What to work on => All of the records must be given again exactly.

Collected data entries =>
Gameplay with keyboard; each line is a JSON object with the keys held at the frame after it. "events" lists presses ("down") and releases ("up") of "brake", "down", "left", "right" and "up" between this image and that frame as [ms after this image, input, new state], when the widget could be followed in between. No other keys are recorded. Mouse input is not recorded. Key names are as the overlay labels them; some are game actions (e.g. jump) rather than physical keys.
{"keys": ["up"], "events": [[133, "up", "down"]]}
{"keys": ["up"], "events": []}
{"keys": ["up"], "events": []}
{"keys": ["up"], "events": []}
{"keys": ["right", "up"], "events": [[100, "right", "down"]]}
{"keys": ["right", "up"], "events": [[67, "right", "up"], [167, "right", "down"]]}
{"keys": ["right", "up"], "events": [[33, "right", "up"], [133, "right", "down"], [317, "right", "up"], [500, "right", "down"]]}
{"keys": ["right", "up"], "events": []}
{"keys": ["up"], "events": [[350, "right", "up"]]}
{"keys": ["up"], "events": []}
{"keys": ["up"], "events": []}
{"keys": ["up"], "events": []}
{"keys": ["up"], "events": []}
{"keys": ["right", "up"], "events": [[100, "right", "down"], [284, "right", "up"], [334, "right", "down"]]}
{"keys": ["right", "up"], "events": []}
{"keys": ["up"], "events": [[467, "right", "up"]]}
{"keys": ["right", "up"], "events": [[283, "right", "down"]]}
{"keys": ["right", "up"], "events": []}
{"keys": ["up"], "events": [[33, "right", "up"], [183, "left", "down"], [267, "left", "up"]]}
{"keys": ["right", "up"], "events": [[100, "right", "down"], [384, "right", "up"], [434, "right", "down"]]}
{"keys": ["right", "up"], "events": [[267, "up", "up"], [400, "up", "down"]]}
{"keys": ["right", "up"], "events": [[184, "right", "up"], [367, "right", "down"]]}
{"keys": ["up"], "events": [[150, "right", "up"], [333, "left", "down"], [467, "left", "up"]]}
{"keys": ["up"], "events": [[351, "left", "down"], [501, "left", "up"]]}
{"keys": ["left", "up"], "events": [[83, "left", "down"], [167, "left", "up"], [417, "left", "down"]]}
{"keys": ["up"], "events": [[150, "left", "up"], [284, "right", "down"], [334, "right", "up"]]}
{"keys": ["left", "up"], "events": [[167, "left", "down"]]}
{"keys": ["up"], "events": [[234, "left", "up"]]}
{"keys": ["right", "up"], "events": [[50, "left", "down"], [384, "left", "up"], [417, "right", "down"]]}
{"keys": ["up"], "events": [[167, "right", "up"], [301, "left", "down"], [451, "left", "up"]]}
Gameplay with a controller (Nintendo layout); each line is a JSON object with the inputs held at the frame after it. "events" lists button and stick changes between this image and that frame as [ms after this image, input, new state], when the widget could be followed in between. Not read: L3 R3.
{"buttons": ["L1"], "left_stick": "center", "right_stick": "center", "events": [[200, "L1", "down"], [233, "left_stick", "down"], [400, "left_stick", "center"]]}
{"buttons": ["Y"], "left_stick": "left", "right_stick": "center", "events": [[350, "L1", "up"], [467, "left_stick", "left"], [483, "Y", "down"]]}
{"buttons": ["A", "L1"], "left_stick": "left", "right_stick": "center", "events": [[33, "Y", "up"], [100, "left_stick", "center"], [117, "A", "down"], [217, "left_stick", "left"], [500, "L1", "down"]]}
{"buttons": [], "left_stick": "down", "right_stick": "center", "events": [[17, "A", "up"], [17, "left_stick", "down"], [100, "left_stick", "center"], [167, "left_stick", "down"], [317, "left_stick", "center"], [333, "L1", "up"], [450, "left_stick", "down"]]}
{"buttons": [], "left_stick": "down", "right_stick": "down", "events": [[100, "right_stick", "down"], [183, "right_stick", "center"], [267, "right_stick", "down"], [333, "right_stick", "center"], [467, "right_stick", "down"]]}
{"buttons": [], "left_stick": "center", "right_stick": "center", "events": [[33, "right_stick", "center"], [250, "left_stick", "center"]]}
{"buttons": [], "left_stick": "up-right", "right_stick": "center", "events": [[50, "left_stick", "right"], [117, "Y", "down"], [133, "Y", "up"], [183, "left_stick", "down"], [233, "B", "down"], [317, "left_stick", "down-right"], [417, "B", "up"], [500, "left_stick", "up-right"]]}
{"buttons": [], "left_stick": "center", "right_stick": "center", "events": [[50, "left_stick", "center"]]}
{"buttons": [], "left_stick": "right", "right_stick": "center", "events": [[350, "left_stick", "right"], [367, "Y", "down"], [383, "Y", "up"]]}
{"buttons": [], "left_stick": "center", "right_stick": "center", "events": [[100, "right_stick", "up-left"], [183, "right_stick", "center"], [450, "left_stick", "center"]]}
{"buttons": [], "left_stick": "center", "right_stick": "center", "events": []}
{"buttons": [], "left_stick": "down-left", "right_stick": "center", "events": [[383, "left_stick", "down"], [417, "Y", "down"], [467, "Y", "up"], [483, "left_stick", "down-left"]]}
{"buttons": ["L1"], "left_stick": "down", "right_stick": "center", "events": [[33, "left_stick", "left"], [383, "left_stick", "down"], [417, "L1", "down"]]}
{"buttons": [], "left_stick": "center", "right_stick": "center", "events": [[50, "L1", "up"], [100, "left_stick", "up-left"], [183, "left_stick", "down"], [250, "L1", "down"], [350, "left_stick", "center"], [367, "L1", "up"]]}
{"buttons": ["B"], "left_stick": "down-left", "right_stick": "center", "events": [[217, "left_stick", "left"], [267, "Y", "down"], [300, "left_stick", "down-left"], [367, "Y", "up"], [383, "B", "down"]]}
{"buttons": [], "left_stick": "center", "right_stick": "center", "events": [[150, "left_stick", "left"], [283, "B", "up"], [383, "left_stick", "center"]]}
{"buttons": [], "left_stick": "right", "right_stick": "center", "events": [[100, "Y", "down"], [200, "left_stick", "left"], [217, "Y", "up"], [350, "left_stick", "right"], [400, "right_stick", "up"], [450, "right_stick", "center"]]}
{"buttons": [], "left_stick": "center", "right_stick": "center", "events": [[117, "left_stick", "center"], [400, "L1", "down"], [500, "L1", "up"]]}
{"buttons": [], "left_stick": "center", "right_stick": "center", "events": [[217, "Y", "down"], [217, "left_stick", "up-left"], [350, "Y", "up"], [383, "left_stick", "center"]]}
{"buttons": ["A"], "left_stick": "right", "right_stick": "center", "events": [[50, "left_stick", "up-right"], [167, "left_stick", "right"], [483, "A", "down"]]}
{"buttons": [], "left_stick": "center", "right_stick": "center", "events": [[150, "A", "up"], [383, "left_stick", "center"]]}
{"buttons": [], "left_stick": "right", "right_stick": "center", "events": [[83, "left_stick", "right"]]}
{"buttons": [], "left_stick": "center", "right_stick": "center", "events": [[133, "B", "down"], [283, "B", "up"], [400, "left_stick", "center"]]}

Response for this exercise =>
Gameplay with keyboard; each line is a JSON object with the keys held at the frame after it. "events" lists presses ("down") and releases ("up") of "brake", "down", "left", "right" and "up" between this image and that frame as [ms after this image, input, new state], when the widget could be followed in between. No other keys are recorded. Mouse input is not recorded. Key names are as the overlay labels them; some are game actions (e.g. jump) rather than physical keys.
{"keys": ["up"], "events": [[133, "up", "down"]]}
{"keys": ["up"], "events": []}
{"keys": ["up"], "events": []}
{"keys": ["up"], "events": []}
{"keys": ["right", "up"], "events": [[100, "right", "down"]]}
{"keys": ["right", "up"], "events": [[67, "right", "up"], [167, "right", "down"]]}
{"keys": ["right", "up"], "events": [[33, "right", "up"], [133, "right", "down"], [317, "right", "up"], [500, "right", "down"]]}
{"keys": ["right", "up"], "events": []}
{"keys": ["up"], "events": [[350, "right", "up"]]}
{"keys": ["up"], "events": []}
{"keys": ["up"], "events": []}
{"keys": ["up"], "events": []}
{"keys": ["up"], "events": []}
{"keys": ["right", "up"], "events": [[100, "right", "down"], [284, "right", "up"], [334, "right", "down"]]}
{"keys": ["right", "up"], "events": []}
{"keys": ["up"], "events": [[467, "right", "up"]]}
{"keys": ["right", "up"], "events": [[283, "right", "down"]]}
{"keys": ["right", "up"], "events": []}
{"keys": ["up"], "events": [[33, "right", "up"], [183, "left", "down"], [267, "left", "up"]]}
{"keys": ["right", "up"], "events": [[100, "right", "down"], [384, "right", "up"], [434, "right", "down"]]}
{"keys": ["right", "up"], "events": [[267, "up", "up"], [400, "up", "down"]]}
{"keys": ["right", "up"], "events": [[184, "right", "up"], [367, "right", "down"]]}
{"keys": ["up"], "events": [[150, "right", "up"], [333, "left", "down"], [467, "left", "up"]]}
{"keys": ["up"], "events": [[351, "left", "down"], [501, "left", "up"]]}
{"keys": ["left", "up"], "events": [[83, "left", "down"], [167, "left", "up"], [417, "left", "down"]]}
{"keys": ["up"], "events": [[150, "left", "up"], [284, "right", "down"], [334, "right", "up"]]}
{"keys": ["left", "up"], "events": [[167, "left", "down"]]}
{"keys": ["up"], "events": [[234, "left", "up"]]}
{"keys": ["right", "up"], "events": [[50, "left", "down"], [384, "left", "up"], [417, "right", "down"]]}
{"keys": ["up"], "events": [[167, "right", "up"], [301, "left", "down"], [451, "left", "up"]]}
Gameplay with a controller (Nintendo layout); each line is a JSON object with the inputs held at the frame after it. "events" lists button and stick changes between this image and that frame as [ms after this image, input, new state], when the widget could be followed in between. Not read: L3 R3.
{"buttons": ["L1"], "left_stick": "center", "right_stick": "center", "events": [[200, "L1", "down"], [233, "left_stick", "down"], [400, "left_stick", "center"]]}
{"buttons": ["Y"], "left_stick": "left", "right_stick": "center", "events": [[350, "L1", "up"], [467, "left_stick", "left"], [483, "Y", "down"]]}
{"buttons": ["A", "L1"], "left_stick": "left", "right_stick": "center", "events": [[33, "Y", "up"], [100, "left_stick", "center"], [117, "A", "down"], [217, "left_stick", "left"], [500, "L1", "down"]]}
{"buttons": [], "left_stick": "down", "right_stick": "center", "events": [[17, "A", "up"], [17, "left_stick", "down"], [100, "left_stick", "center"], [167, "left_stick", "down"], [317, "left_stick", "center"], [333, "L1", "up"], [450, "left_stick", "down"]]}
{"buttons": [], "left_stick": "down", "right_stick": "down", "events": [[100, "right_stick", "down"], [183, "right_stick", "center"], [267, "right_stick", "down"], [333, "right_stick", "center"], [467, "right_stick", "down"]]}
{"buttons": [], "left_stick": "center", "right_stick": "center", "events": [[33, "right_stick", "center"], [250, "left_stick", "center"]]}
{"buttons": [], "left_stick": "up-right", "right_stick": "center", "events": [[50, "left_stick", "right"], [117, "Y", "down"], [133, "Y", "up"], [183, "left_stick", "down"], [233, "B", "down"], [317, "left_stick", "down-right"], [417, "B", "up"], [500, "left_stick", "up-right"]]}
{"buttons": [], "left_stick": "center", "right_stick": "center", "events": [[50, "left_stick", "center"]]}
{"buttons": [], "left_stick": "right", "right_stick": "center", "events": [[350, "left_stick", "right"], [367, "Y", "down"], [383, "Y", "up"]]}
{"buttons": [], "left_stick": "center", "right_stick": "center", "events": [[100, "right_stick", "up-left"], [183, "right_stick", "center"], [450, "left_stick", "center"]]}
{"buttons": [], "left_stick": "center", "right_stick": "center", "events": []}
{"buttons": [], "left_stick": "down-left", "right_stick": "center", "events": [[383, "left_stick", "down"], [417, "Y", "down"], [467, "Y", "up"], [483, "left_stick", "down-left"]]}
{"buttons": ["L1"], "left_stick": "down", "right_stick": "center", "events": [[33, "left_stick", "left"], [383, "left_stick", "down"], [417, "L1", "down"]]}
{"buttons": [], "left_stick": "center", "right_stick": "center", "events": [[50, "L1", "up"], [100, "left_stick", "up-left"], [183, "left_stick", "down"], [250, "L1", "down"], [350, "left_stick", "center"], [367, "L1", "up"]]}
{"buttons": ["B"], "left_stick": "down-left", "right_stick": "center", "events": [[217, "left_stick", "left"], [267, "Y", "down"], [300, "left_stick", "down-left"], [367, "Y", "up"], [383, "B", "down"]]}
{"buttons": [], "left_stick": "center", "right_stick": "center", "events": [[150, "left_stick", "left"], [283, "B", "up"], [383, "left_stick", "center"]]}
{"buttons": [], "left_stick": "right", "right_stick": "center", "events": [[100, "Y", "down"], [200, "left_stick", "left"], [217, "Y", "up"], [350, "left_stick", "right"], [400, "right_stick", "up"], [450, "right_stick", "center"]]}
{"buttons": [], "left_stick": "center", "right_stick": "center", "events": [[117, "left_stick", "center"], [400, "L1", "down"], [500, "L1", "up"]]}
{"buttons": [], "left_stick": "center", "right_stick": "center", "events": [[217, "Y", "down"], [217, "left_stick", "up-left"], [350, "Y", "up"], [383, "left_stick", "center"]]}
{"buttons": ["A"], "left_stick": "right", "right_stick": "center", "events": [[50, "left_stick", "up-right"], [167, "left_stick", "right"], [483, "A", "down"]]}
{"buttons": [], "left_stick": "center", "right_stick": "center", "events": [[150, "A", "up"], [383, "left_stick", "center"]]}
{"buttons": [], "left_stick": "right", "right_stick": "center", "events": [[83, "left_stick", "right"]]}
{"buttons": [], "left_stick": "center", "right_stick": "center", "events": [[133, "B", "down"], [283, "B", "up"], [400, "left_stick", "center"]]}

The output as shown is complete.